Both focus on SMEs and enterprises
Finally, there is the pillar that Dataiku calls ‘Enterprise Scaling’. In principle, Dataiku wants to offer a platform that any organization can use, regardless of its size. In this way, it can already provide a nice list of the big names that are already using the platform. Mercedes-Benz, Rabobank, Palo Alto Networks, Ubisoft and Unilever are examples of large organizations already using DSS. Initially, Dataiku’s focus was on the top end of the market, which is still visible in the customer base.
According to Dataiku, however, the platform contains enough functionalities to support SMEs.

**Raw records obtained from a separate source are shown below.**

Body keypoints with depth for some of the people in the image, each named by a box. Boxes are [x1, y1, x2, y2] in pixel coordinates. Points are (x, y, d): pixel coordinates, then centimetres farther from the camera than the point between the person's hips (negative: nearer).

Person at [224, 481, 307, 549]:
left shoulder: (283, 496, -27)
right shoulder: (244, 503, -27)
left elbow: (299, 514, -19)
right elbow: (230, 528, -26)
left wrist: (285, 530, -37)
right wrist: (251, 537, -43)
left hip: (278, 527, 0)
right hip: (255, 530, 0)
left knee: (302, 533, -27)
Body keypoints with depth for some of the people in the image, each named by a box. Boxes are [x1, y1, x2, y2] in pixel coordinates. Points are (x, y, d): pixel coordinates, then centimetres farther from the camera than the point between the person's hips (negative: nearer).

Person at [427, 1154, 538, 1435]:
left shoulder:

On more than one occasion, organizations with a few hundred employees have put the platform into use within a few months, after which they have grown over time. This includes some technical expansion. Dataiku supports such an expansion by, for example, making the addition of new nodes relatively simple.
In addition, Dataiku has launched two versions of its platform that are specifically intended for startups, the mid-market and medium-sized companies. Dataiku recognizes that it is mainly the large enterprise organizations that make valuable use of data science. The free version, therefore, offers a number of basic functionalities of DSS, while the ‘lite’ version should be a suitable starting point for smaller companies.

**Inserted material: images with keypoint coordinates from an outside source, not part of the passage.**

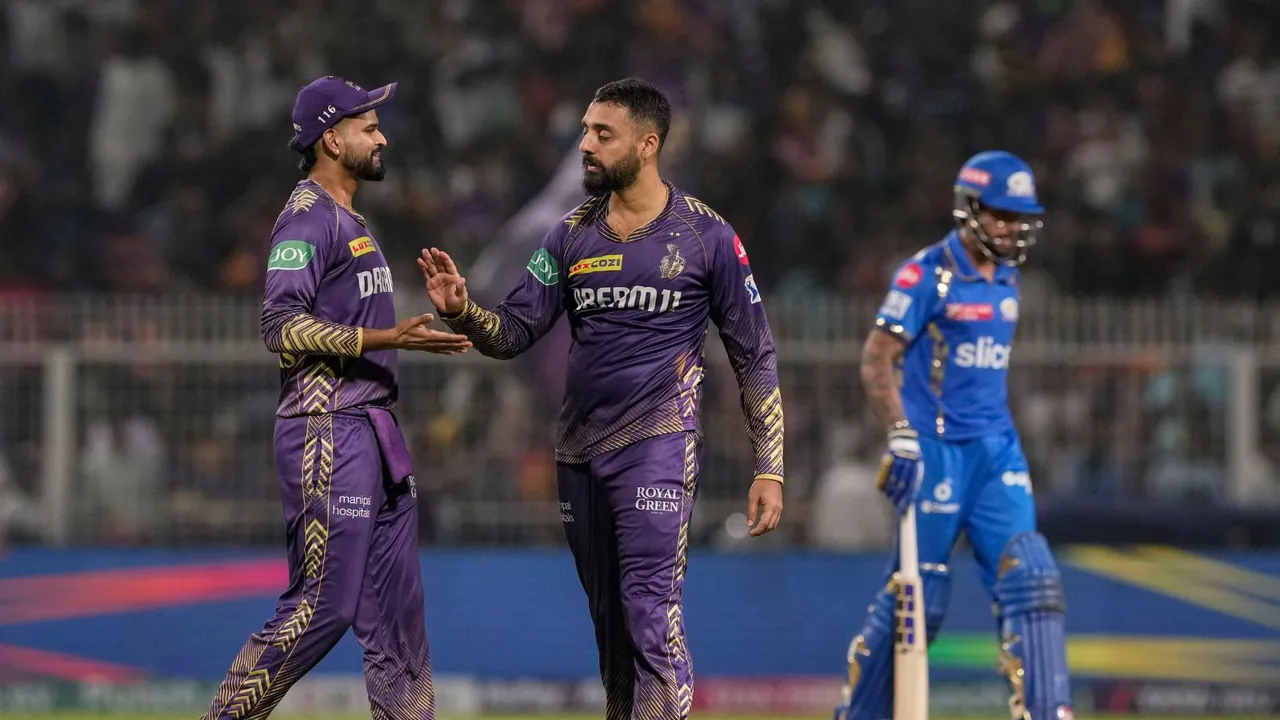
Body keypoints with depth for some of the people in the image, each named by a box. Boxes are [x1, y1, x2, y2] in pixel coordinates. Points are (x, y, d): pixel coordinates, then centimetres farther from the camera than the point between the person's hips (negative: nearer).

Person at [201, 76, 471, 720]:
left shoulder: (348, 219, 20)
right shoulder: (307, 218, -11)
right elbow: (283, 328, -21)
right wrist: (387, 339, -24)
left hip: (374, 429, 10)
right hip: (327, 433, -10)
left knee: (398, 606, 9)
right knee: (322, 607, -10)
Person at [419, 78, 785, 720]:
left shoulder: (707, 237, -3)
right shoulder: (573, 236, 10)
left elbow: (754, 357, -1)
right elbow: (514, 332, 6)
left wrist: (770, 469, -6)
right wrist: (460, 312, -16)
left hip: (658, 447, -5)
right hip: (578, 453, 6)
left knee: (653, 618, -16)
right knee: (610, 625, 10)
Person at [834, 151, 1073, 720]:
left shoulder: (1006, 277, 13)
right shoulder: (926, 275, -9)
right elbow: (877, 361, -11)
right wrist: (901, 438, -19)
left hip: (997, 449, 6)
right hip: (938, 450, -6)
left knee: (1030, 580, -7)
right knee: (918, 593, -2)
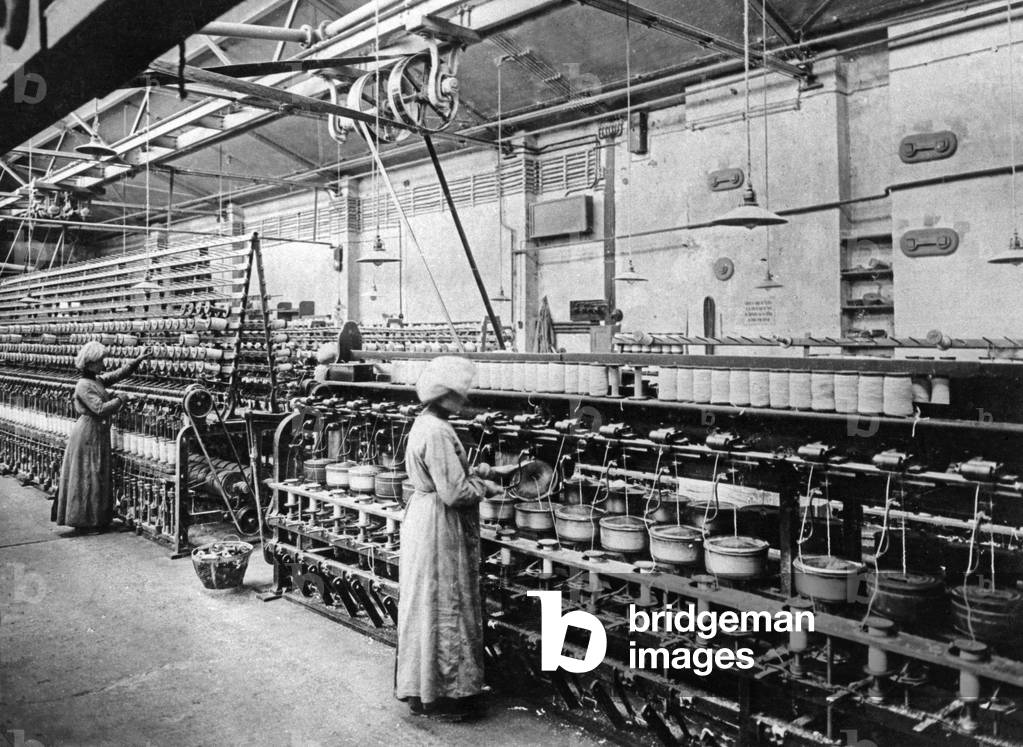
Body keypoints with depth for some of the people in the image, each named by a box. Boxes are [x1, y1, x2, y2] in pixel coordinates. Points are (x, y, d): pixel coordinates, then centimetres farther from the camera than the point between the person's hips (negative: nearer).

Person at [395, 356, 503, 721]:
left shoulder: (427, 423, 9)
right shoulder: (436, 432, -23)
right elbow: (454, 492, -24)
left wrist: (479, 482, 5)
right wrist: (485, 489, -8)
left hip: (426, 518, 10)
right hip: (439, 527, -10)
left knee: (428, 605, 18)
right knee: (443, 608, 1)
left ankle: (420, 686, 31)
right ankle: (440, 695, 14)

Good basis for further growth
The four core components of the Dataiku platform provide a solid basis for simplifying analytics and AI initiatives. It can be an addition to the data science tools that companies already use. For example, SAS can be used as a data source for DSS, but the platform also supports the integration of the AWS SageMaker engine.
Ultimately, DSS offers many possibilities that promise enough for the further growth of Dataiku. It is clear that the platform solves a problem that many companies are facing, but that Dataiku has not yet reached its full market potential. The company could expand its customer base even further. Therefore, we are curious to see how the product and the business will develop.